● **Tasks to perform**:
**1.** Retype the Pristimantis gladiator text word for word, starting at "It is found" and ending at "by habitat loss.".
**2.** Answer these from the Pristimantis gladiator text:
(a) What is the species' elevational range?
(b) What snout–vent length do adult males reach?
(c) What are its natural habitats?

● **Text**:
# # #

Pristimantis gladiator
- Conservation status: Vulnerable (IUCN 3.1)

Scientific classification
- Kingdom: Animalia
- Phylum: Chordata
- Class: Amphibia
- Order: Anura
- Clade: Brachycephaloidea
- Family: Craugastoridae
- Genus: Pristimantis
- Species: P. gladiator
- Binomial name: Pristimantis gladiator (Lynch, 1976)
- Synonyms: Eleutherodactylus gladiator Lynch, 1976;

= Pristimantis gladiator =

- Authority: (Lynch, 1976)
- Conservation status: VU
- Synonyms: Eleutherodactylus gladiator Lynch, 1976

Species of frog

Pristimantis gladiator (common name: Papallacta Valley robber frog) is a species of frog in the family Strabomantidae.
It is found on the Amazonian slopes of the Andes in Ecuador (Napo Province, Imbabura Province) and southern Colombia (Putumayo Department). Its elevational range is 2270–2910 m asl.

==Description==
Pristimantis gladiator has a brown to orange-brown dorsum with dark brown markings, and a black groin with orange to red spots. Adult males measure 15–17 mm in snout–vent length; adult females are unknown.

==Habitat and conservation==
Its natural habitats are páramo grassland, cloud forest, and clearings. They are hiding by day under rocks and logs. It is threatened by habitat loss.

# # #

● **Data listing**:
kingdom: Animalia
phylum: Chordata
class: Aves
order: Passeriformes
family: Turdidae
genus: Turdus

# # #

● **Responses for each task**:
**1.**
It is found on the Amazonian slopes of the Andes in Ecuador (Napo Province, Imbabura Province) and southern Colombia (Putumayo Department). Its elevational range is 2270–2910 m asl.

==Description==
Pristimantis gladiator has a brown to orange-brown dorsum with dark brown markings, and a black groin with orange to red spots. Adult males measure 15–17 mm in snout–vent length; adult females are unknown.

==Habitat and conservation==
Its natural habitats are páramo grassland, cloud forest, and clearings. They are hiding by day under rocks and logs. It is threatened by habitat loss.

**2.**
(a) 2270–2910 m asl
(b) 15–17 mm
(c) Páramo grassland, cloud forest, and clearings